You should have answered the phone! I want to hear more from mom, that’s amazing! Growing up, given you didn’t have a lot of access to traditional art, did you always know you wanted to be an artist? Or was that something you found through the process of making?

No, I was super late to the game. Looking at it now, it’s like, how did I not know? But I think I didn’t have examples. I didn’t even know that it was a possibility, in terms of building a life around something that I love to do.

 

I was always kind of painting and drawing, but I wasn’t really one of those kids that were like, “I knew I was going to be an artist.” I had so many different interests. I played soccer in high school and I tore my ACL in my junior year. That was the first time that I started painting. Then in college, I majored in culture and communication, so it was an interdisciplinary major with anthropology and sociology, and politics. But I just kept on taking art classes because I really loved them. It wasn’t until my senior year that I had a conversation with a professor and asked, “What should I take my last semester?” And she was, like, “Oh, you need to take yourself more seriously. Have you considered grad school?” And as soon as she gave me permission to see myself, it changed everything. As soon as I started painting, there was just no other way to be in the world. But it was wild, because it came very personally first, and then it’s been a lot of world-building and understanding the world of art. It feels really backward, and sometimes I still have impostor syndrome, where I’m like, “Oh, I didn’t know when I was seven that this was what I was going to do!” But now that I’m here, I’m so glad that I had all of those different formative experiences and ways of thinking, ways of being critical, ways of connecting to people, ways of understanding, and writing. I think that’s what made the work what it is.

 

I love what you just said about “permission to see myself.” It does often feel when there is someone we adore, or who is a mentor, or we highly respect, that they play this “awareness” role. It goes back to community. They give you that understanding that what you may not have seen has been there all along.

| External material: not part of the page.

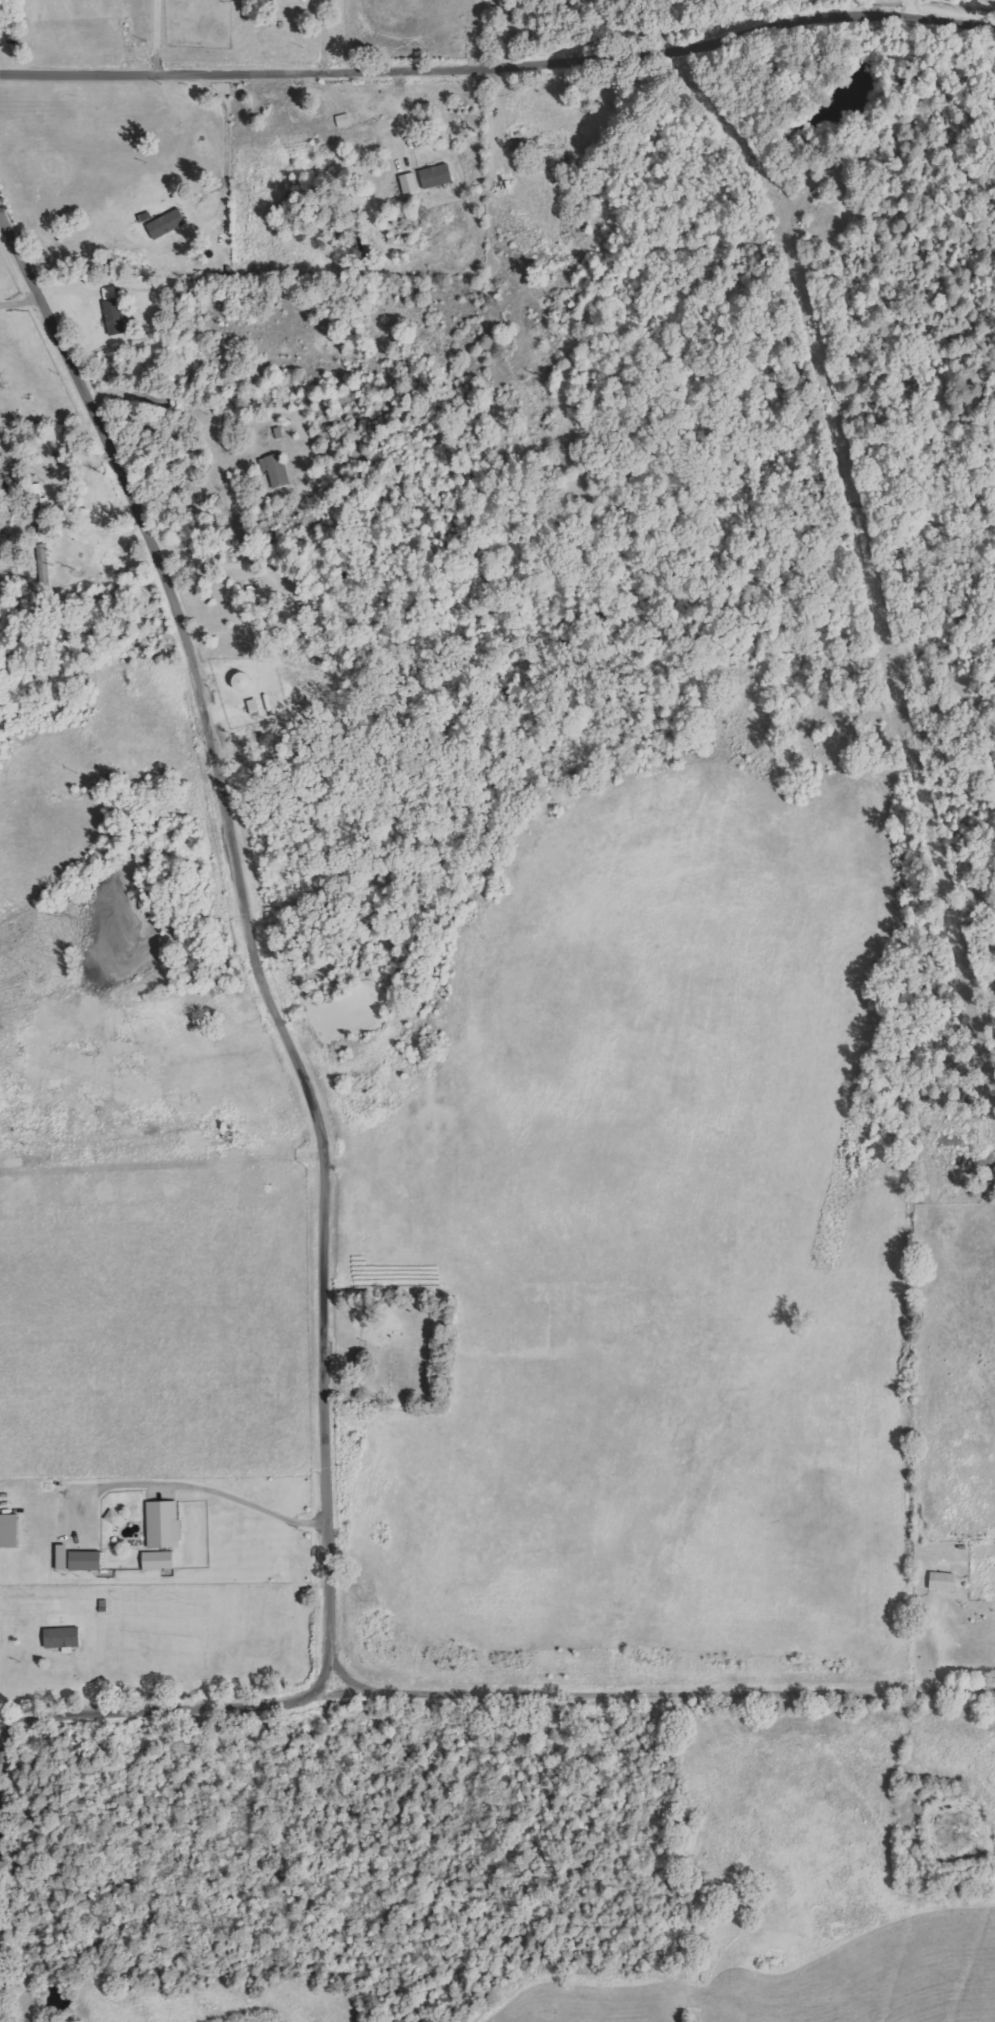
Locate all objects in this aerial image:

Yeah, completely. And I’m so grateful. Now I teach and I take the role so seriously. For me, personally, I know so many people have these stories, so you have a lot of power as an educator, to be really thoughtful, and to take that responsibility seriously!

 

What are the things that are influencing you right now? 

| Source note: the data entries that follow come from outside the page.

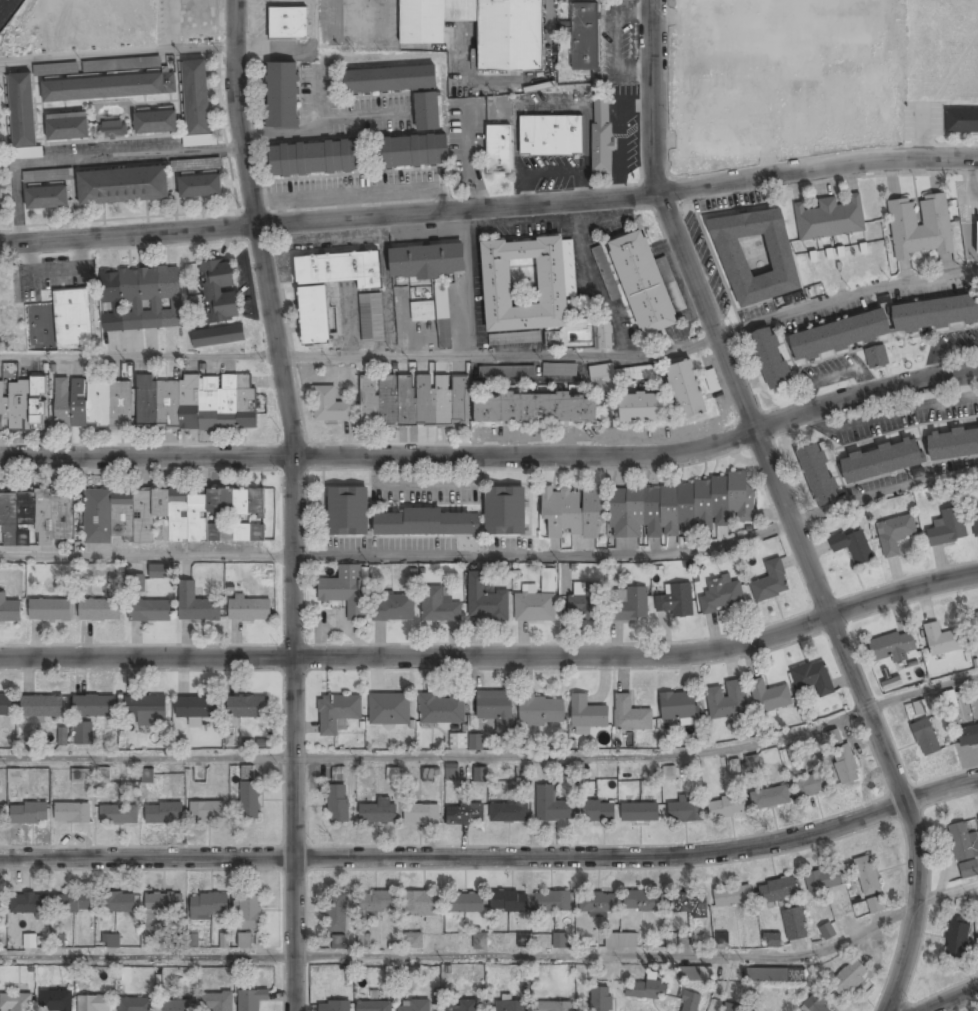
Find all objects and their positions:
building: (287, 23)
building: (480, 29)
building: (785, 35)
building: (583, 36)
road: (115, 54)
building: (121, 63)
building: (390, 79)
building: (109, 88)
building: (0, 90)
building: (283, 95)
building: (197, 97)
building: (23, 110)
building: (427, 111)
building: (962, 120)
building: (156, 122)
building: (67, 128)
building: (112, 130)
building: (550, 135)
building: (601, 135)
building: (499, 149)
building: (414, 151)
road: (121, 155)
building: (316, 157)
building: (48, 174)
building: (123, 186)
building: (201, 186)
building: (47, 198)
road: (16, 202)
road: (489, 207)
building: (831, 219)
building: (920, 226)
road: (254, 228)
building: (756, 255)
building: (427, 261)
road: (693, 266)
building: (340, 268)
building: (606, 272)
building: (552, 282)
building: (643, 283)
building: (220, 290)
building: (142, 299)
building: (935, 314)
building: (314, 315)
building: (436, 315)
building: (72, 317)
building: (372, 318)
building: (5, 321)
building: (218, 335)
building: (840, 336)
building: (515, 337)
building: (552, 337)
building: (876, 355)
building: (770, 359)
road: (495, 360)
building: (559, 368)
building: (506, 371)
building: (640, 372)
building: (602, 376)
building: (686, 390)
building: (414, 400)
building: (93, 403)
building: (196, 403)
building: (23, 405)
building: (331, 406)
building: (535, 409)
building: (641, 409)
building: (953, 444)
road: (494, 456)
building: (881, 461)
building: (818, 475)
road: (883, 493)
building: (679, 507)
building: (348, 510)
building: (505, 511)
building: (573, 513)
building: (168, 515)
building: (37, 517)
building: (975, 520)
building: (427, 523)
building: (948, 528)
building: (895, 534)
building: (626, 543)
building: (853, 545)
road: (397, 555)
building: (159, 572)
building: (548, 579)
building: (136, 582)
building: (771, 582)
building: (345, 590)
building: (722, 595)
building: (485, 600)
building: (676, 600)
building: (196, 604)
building: (631, 605)
building: (439, 606)
building: (585, 606)
building: (395, 607)
building: (535, 607)
building: (9, 610)
building: (50, 610)
building: (100, 610)
building: (150, 610)
building: (249, 610)
building: (975, 626)
building: (942, 640)
building: (892, 647)
road: (495, 657)
building: (814, 678)
road: (922, 693)
building: (769, 697)
building: (949, 698)
building: (727, 700)
building: (6, 705)
building: (680, 705)
building: (42, 706)
building: (94, 706)
building: (196, 707)
building: (247, 707)
building: (495, 707)
building: (146, 709)
building: (389, 709)
building: (921, 709)
building: (441, 710)
building: (542, 711)
building: (337, 712)
building: (588, 713)
building: (630, 715)
building: (83, 733)
road: (292, 733)
building: (62, 736)
building: (968, 736)
building: (834, 738)
building: (925, 738)
building: (455, 740)
building: (475, 741)
road: (436, 756)
road: (889, 761)
building: (845, 764)
building: (451, 771)
building: (669, 772)
building: (338, 773)
building: (480, 773)
building: (103, 774)
building: (429, 774)
building: (14, 775)
building: (79, 775)
building: (147, 775)
building: (811, 785)
building: (770, 798)
building: (249, 800)
building: (338, 803)
building: (551, 805)
building: (726, 808)
building: (207, 811)
building: (596, 811)
building: (72, 812)
building: (165, 812)
building: (379, 812)
building: (510, 812)
building: (640, 812)
building: (685, 812)
building: (29, 813)
building: (421, 814)
building: (465, 814)
building: (977, 814)
building: (1, 815)
building: (117, 815)
building: (965, 850)
road: (494, 857)
building: (867, 875)
building: (823, 879)
building: (777, 890)
building: (732, 896)
building: (552, 901)
building: (642, 901)
building: (378, 902)
building: (509, 902)
building: (29, 903)
building: (75, 903)
building: (119, 903)
building: (465, 903)
building: (598, 903)
building: (689, 903)
building: (422, 904)
building: (874, 905)
building: (1, 906)
building: (207, 906)
building: (162, 907)
building: (251, 912)
building: (337, 912)
building: (794, 924)
building: (827, 932)
building: (148, 938)
building: (957, 938)
building: (364, 939)
building: (559, 939)
building: (722, 939)
building: (30, 940)
building: (58, 940)
building: (192, 940)
building: (413, 940)
building: (480, 940)
building: (621, 940)
building: (772, 940)
building: (111, 941)
building: (244, 941)
building: (338, 941)
road: (496, 957)
building: (695, 974)
building: (773, 976)
building: (849, 978)
building: (646, 990)
building: (251, 999)
building: (600, 999)
road: (954, 1000)
building: (57, 1001)
building: (16, 1002)
building: (216, 1002)
building: (690, 1002)
building: (94, 1003)
building: (135, 1004)
building: (816, 1004)
building: (175, 1006)
building: (334, 1006)
building: (374, 1006)
building: (414, 1006)
building: (464, 1006)
building: (511, 1006)
building: (554, 1007)
building: (732, 1007)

I’m developing a new body of work for a show with Hashimoto Contemporary in New York. It’s been really all-consuming for the last few months. The catalyst was this book called Einstein’s Dreams by Alan Lightman. It’s a book of short stories where each story is a world in which time exists in a different way. It’s so magical. I read it in college, and it was one of those before-and-after books.

 

I was thinking about this one story in particular, where time is shaped in such a way that you only live for one rotation of the light. So if you’re born in the morning, you live 24 hours worth of light—but you live a full lifetime. And I was also thinking about Plato’s “Allegory of the Cave”, one of his writings, where there’s a group of people who are chained in a cave and can only stare at the wall ahead of them. So, they can only know the world through shadows and only through projections of the world happening behind them. One person escapes and sees the world in real life, so there’s the experience of “What is knowledge? What is truth?”

 

There’s also a forever favorite, Italo Calvino. He has a collection of short stories called Cosmicomics, that start with some scientific facts about the origins of the universe. But then he goes on to write this bizarre magical, fictionalized short story about the origin of the universe. So, in thinking about those things, this body of work is two communities of women—one who was born in the night and one who was born in the light, and they’re trying to record the life that they know. They’re chasing shadows, they’re measuring the tides, they’re observing the sensory experience of trying to understand the light because it’s leaving and going to pass on soon. 

 

Genevieve Cohn’s solo show at Hashimoto Contemporary, Tracing Shadows, will be on view through December 10, 2022 in NYC.